Assignment: A faithful copy of all the data is required; pictures should not be included.

Records provided Start Marker

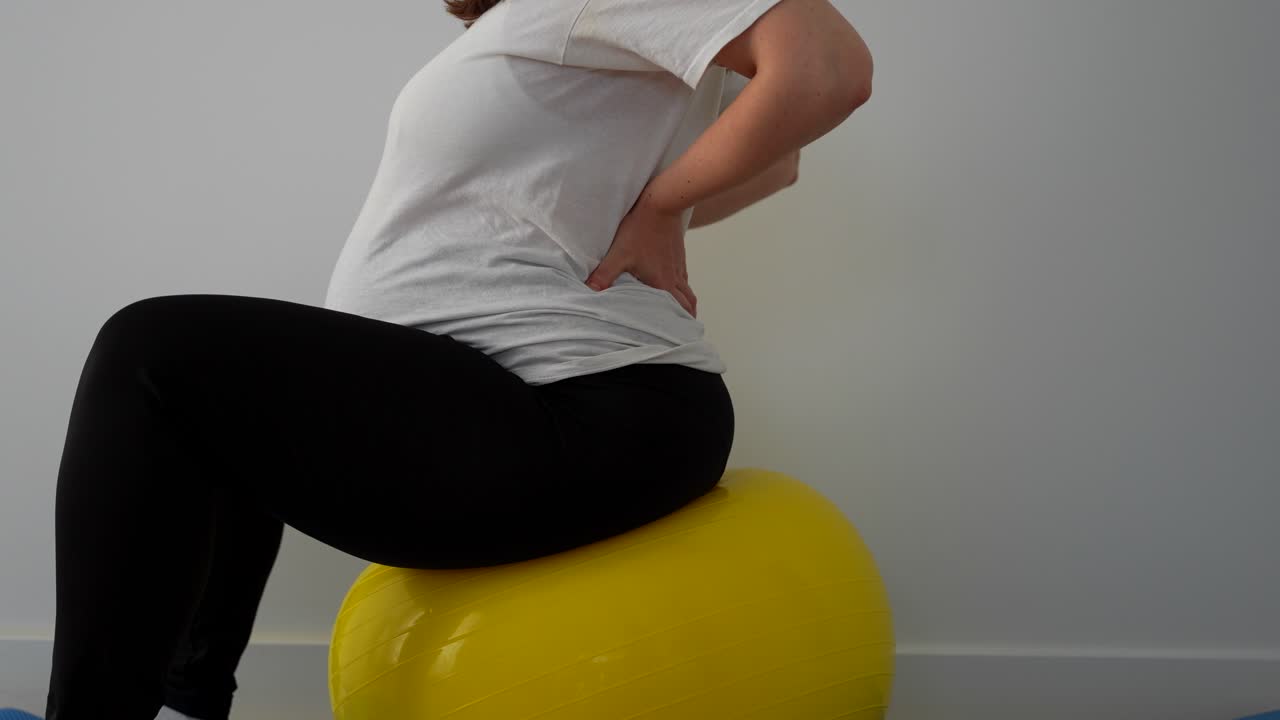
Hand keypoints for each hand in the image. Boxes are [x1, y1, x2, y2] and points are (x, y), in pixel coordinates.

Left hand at [584, 193, 697, 316]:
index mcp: (663, 283)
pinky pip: (683, 275)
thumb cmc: (640, 229)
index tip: (681, 336)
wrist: (662, 202)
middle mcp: (674, 277)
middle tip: (684, 328)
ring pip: (687, 289)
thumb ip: (604, 275)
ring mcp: (678, 264)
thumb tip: (589, 292)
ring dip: (685, 301)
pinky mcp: (677, 253)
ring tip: (681, 311)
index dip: (680, 324)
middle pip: (687, 302)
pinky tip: (672, 283)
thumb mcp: (618, 254)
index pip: (677, 310)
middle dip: (686, 317)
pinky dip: (681, 285)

Records provided End Marker

Completed task:
Hand keypoints for each hand in the image. Boxes are [x1, y1, x2, y2] and points are (x, y), in pixel coordinates.

Left hand at [584, 193, 697, 316]:
index mcp: (663, 283)
pinky pip: (683, 275)
thumb cmc: (640, 229)
index tip: (681, 336)
wrist: (662, 202)
middle mcp: (674, 277)
middle tip: (684, 328)
ring pip: (687, 289)
thumb ip: (604, 275)
ring mcp: (678, 264)
thumb tip: (589, 292)
ring dip: (685, 301)
pinky mcp: (677, 253)
ring tip: (681, 311)
index dip: (680, 324)
middle pip: (687, 302)
pinky tip: (672, 283)
thumb mcp: (618, 254)
index pip: (677, 310)
middle dip: (686, 317)
pinky dip: (681, 285)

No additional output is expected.